Mark consulted neurosurgeons at two different facilities who suggested various surgical approaches with differing results and potential side effects including

facial nerve damage and permanency of his hearing loss. Mark determined that he wasn’t comfortable with their approaches or the risk levels associated with the surgeries, so he decided to seek out another opinion.

Mark went to Stanford where he had a consultation with Lawrence Shuer, M.D., professor of neurosurgery and chief of staff for Stanford Hospital and Clinics. This is where his Acoustic Neuroma journey took a major turn. Dr. Shuer listened to his overview of previous consults and asked why Mark was not considering treatment with the CyberKnife® Robotic Radiosurgery System. Mark shared what he had heard about the risks. Dr. Shuer was able to clarify some of the misinformation and brought in Steven Chang, M.D., neurosurgeon and director of the CyberKnife Radiosurgery program at Stanford Hospital and Clinics. They pointed out that radiosurgery had been used for more than 30 years with extremely high rates of tumor control.

This new information gave Mark a lot more to think about, but his final decision was made easier knowing that both Dr. Shuer and Dr. Chang, recommended CyberKnife radiosurgery, in light of their ability to do surgery. Dr. Chang also put him in touch with several patients who had been treated with the CyberKnife System previously to hear about their experience.
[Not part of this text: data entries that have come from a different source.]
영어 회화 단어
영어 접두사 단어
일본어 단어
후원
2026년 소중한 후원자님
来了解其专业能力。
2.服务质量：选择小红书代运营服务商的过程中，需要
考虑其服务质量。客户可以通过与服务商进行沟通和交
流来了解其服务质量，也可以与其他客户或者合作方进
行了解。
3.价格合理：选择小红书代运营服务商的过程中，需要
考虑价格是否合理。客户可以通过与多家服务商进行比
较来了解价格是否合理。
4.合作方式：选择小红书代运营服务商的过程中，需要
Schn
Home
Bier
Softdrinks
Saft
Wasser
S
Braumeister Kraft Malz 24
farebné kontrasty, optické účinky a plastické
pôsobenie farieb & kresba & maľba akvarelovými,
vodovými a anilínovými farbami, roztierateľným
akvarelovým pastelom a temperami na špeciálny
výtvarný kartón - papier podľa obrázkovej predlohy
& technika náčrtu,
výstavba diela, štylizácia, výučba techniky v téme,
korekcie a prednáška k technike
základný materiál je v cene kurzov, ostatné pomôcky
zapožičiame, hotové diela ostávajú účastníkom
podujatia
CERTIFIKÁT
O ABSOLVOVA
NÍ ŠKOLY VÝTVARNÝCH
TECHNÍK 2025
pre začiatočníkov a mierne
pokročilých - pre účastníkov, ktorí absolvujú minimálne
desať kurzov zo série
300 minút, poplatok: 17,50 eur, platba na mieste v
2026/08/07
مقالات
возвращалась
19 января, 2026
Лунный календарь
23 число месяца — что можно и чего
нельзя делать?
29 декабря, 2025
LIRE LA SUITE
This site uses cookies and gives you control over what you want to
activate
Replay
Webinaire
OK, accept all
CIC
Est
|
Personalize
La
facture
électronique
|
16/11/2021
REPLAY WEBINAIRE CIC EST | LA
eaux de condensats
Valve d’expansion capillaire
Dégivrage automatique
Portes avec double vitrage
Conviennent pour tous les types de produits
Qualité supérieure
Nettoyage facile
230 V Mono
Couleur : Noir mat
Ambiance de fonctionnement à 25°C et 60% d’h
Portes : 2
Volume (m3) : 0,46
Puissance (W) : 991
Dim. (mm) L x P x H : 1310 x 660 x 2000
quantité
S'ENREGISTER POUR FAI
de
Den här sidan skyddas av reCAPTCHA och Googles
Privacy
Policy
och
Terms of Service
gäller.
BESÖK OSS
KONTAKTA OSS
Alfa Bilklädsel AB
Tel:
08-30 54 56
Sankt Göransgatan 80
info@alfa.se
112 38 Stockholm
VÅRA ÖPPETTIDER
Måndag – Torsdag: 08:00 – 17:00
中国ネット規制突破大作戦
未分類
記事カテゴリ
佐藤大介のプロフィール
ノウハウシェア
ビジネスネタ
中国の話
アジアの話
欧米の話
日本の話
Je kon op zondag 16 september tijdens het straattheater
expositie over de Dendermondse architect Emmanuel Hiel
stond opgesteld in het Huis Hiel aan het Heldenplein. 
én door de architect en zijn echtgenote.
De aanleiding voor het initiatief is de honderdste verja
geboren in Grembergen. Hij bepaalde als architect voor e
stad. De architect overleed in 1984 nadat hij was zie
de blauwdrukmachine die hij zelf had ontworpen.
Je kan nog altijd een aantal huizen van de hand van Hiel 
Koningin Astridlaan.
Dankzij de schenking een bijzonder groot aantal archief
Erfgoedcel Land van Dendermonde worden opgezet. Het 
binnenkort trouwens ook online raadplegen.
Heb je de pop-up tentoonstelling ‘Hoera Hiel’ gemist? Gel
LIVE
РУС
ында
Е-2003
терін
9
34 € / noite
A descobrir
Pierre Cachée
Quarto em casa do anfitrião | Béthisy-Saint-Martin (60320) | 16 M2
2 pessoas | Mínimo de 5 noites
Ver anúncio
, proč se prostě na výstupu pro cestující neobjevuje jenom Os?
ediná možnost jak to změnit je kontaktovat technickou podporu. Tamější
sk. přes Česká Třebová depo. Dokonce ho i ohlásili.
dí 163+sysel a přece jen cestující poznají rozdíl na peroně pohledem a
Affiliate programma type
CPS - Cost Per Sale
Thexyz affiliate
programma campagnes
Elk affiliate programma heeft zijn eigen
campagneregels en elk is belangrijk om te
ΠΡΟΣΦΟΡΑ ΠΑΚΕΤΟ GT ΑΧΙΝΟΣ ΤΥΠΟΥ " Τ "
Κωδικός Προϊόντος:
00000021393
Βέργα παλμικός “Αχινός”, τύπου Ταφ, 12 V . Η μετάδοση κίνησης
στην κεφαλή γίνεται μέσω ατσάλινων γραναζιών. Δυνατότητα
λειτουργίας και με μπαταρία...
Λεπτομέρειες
Mark decided to undergo CyberKnife radiosurgery for his Acoustic Neuroma. The treatment itself was done on an outpatient basis over the course of three consecutive days before Thanksgiving 2001. Each day he lay on the treatment table and listened to the CyberKnife System move quietly around him. While he took the week off from work and took it easy those three days, the rest of his life was uninterrupted. Mark went back to work the next week and resumed his workout schedule the day after treatment.

Mark’s follow-up tests to date have been very positive. At six months, the audiogram showed that his hearing was unchanged and the MRI showed that the Acoustic Neuroma was darkening and was slightly smaller in size. After one year, the audiogram actually showed some improvement in speech recognition and in nerve function. The latter was significant as it suggested that the radiation dosage had been tolerated well by the nerve. The second follow-up MRI showed the Acoustic Neuroma was essentially the same size, but had turned white again, indicating scarring. Dr. Chang told Mark that his Acoustic Neuroma was following the classic progressions of necrosis – or cell death.

”I’m so thankful for having had the opportunity to have been treated by the wonderful physicians at Stanford and to have found a non-invasive technology like the CyberKnife,” said Mark. “When I first started down this path I was resigned to having a very risky surgical procedure and certainly a loss of hearing and a possibility of other deficits. Instead, I never saw an operating room and my quality of life was unchanged. I couldn’t be happier with how things have worked out.”

In December 2007 Mark had his six year post-treatment MRI and audiogram. He met with Dr. Chang and reviewed the results, which continued to be very positive. Mark’s Acoustic Neuroma still showed up as very “dead” and had shrunk further in size. Overall, the tumor was 25 to 30 percent less in volume compared to the time of treatment. His hearing test showed that there had been no decline since pre-treatment levels with speech recognition at 100 percent in his affected ear.